Can the problem be solved analytically?

Say we need to find whether a given list is pre-sorted. We can solve this problem analytically by walking through the list and check if each subsequent list item is larger than the previous list item.

Say we are given a knapsack problem. We can solve such a problem by enumerating through all choices and picking the choice with the most optimal result. To optimize the processing time, we can employ Dynamic Programming.

If not, take a random walk

Can we determine the location of an ant on a Cartesian plane? Since we cannot predict which way an ant will move, we will need to resort to simulation to come up with a likely answer.
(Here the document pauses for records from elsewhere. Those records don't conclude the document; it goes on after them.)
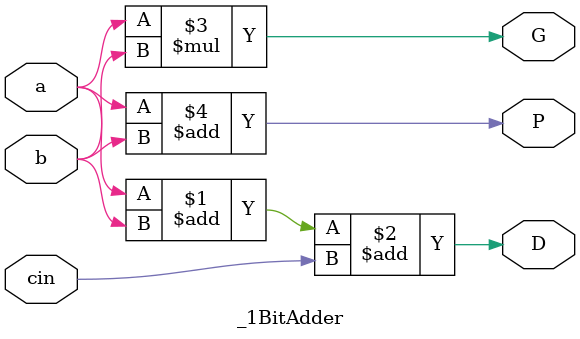
<source format=v>
`timescale 1ns / 1ps


module _1BitAdder(

    input a, b, cin,   
    output D, G, P
    
    );

    assign {D} = a + b + cin;
    assign {G} = a*b;
    assign {P} = a + b;
    
endmodule

</source>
Simulation is useful for:
  • Problems that cannot be solved analytically
  • We cannot enumerate all possibilities
We can use simulation, commonly referred to as Monte Carlo Simulation.
  • Generate a sample representation of Scenarios
  • Run the experiment several times
  • Collate results
The results so obtained are Stochastic.
  • The results are descriptive, not prescriptive i.e. they explain how things are in the experiment and not necessarily how they are supposed to be
  • We can plot results to come with up an approximation of the result
  • Not a technique to come up with an optimal solution but the simulation results can be used to help with optimization
The simulation is based on Inferential Statistics - random sample tends to exhibit the same behavior as the general population. For example, if we flip a coin numerous time, we expect a 50-50 head-tail result as an aggregate. By making more runs the results become more predictable.
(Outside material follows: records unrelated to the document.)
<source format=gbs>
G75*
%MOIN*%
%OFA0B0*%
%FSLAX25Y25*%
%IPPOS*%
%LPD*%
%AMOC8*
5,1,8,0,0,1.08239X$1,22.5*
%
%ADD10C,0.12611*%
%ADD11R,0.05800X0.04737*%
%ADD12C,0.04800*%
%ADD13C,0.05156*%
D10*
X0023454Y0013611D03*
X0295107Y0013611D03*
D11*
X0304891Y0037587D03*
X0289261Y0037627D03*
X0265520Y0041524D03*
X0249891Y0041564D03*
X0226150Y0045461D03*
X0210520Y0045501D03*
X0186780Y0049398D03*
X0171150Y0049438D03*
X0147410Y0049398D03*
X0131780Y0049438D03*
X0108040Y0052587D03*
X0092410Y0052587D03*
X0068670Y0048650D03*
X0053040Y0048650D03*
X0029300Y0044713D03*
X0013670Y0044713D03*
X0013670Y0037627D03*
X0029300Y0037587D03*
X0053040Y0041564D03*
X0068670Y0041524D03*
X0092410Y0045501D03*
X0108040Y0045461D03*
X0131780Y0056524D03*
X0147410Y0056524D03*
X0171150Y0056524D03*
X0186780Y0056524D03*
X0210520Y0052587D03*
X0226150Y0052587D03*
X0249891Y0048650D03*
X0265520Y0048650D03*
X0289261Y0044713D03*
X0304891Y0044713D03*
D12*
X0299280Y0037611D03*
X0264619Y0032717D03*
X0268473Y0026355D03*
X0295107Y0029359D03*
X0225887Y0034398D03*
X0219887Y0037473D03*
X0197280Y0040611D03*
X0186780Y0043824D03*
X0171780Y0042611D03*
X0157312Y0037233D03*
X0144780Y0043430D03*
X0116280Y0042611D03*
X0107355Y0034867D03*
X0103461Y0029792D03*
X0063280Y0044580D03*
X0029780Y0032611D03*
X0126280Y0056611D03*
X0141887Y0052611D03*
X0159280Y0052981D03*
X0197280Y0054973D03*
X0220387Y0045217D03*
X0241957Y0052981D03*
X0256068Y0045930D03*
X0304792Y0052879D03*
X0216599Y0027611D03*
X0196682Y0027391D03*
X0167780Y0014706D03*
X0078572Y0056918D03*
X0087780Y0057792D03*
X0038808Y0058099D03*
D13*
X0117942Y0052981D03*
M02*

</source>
If simulation can explain current behavior, can it predict future behavior?
  • Statistical validity does not guarantee correctness of the result. For example, the assumptions behind the simulation may be incorrect to begin with.
  • Always do a sanity check by comparing simulation results with physical reality.

Deterministic Simulation

With deterministic simulation, the same result is obtained from each run.

Facets of Simulation

  • Static vs Dynamic (i.e. time plays role, for example, queing of requests in a network)
  • Discrete (behavior of single entity) vs Continuous (flow of traffic, for example)
  • Random walk (a Monte Carlo simulation) is dynamic, stochastic, and discreet

Estimate value of Pi using simulation

Even though Pi is not a random number, random walk simulation (stochastic) can be used to calculate value of Pi as first shown by Buffon, Laplace.

Π is a constant that is the ratio of circumference of a circle to its diameter.

Area of circle = Π r 2
Circumference = 2 Π r = Π d
  • Take a unit circle and inscribe quarter of a circle in it. The radius of this circle is 1.
  • Area under the arc is shaded.
  • Throw darts at the square.
  • Intuition suggests that the darts that land in the shaded area are in proportion to shaded area over the total area.
  • darts in shaded area / total darts = shaded area / total area of square
Hit ratio = h = (Π r 2 / 4) /  r 2
  • Divided shaded area by 4 because we are dealing with quarter of a circle
  • Numerator is the shaded area; denominator is the total area of the square
Simplifying,
Π = 4h
  • In a computer program, get random x, y coordinates such that 0 <= x <=1 and 0 <= y <= 1.
  • Get the random coordinates n number of times (simulating n darts thrown)
  • Determine whether the coordinate is in the shaded region by calculating the distance of the coordinate from the center. If  the distance is less or equal to the radius (1 in case of unit circle), the dart is in the shaded region.
Using Pythagorean theorem, distance is the length of the hypotenuse.
d = √  (x 2+ y 2)

if d <= 1, the dart is in the shaded area.

Calculate hit ratio,
h = (num darts in shaded region) / (total darts thrown)

To arrive at the value of Π,
Π= 4h

Run the simulation many times and average the results. When simulation yields a value that does not change much (for required floating point accuracy), we have a good estimate of Π.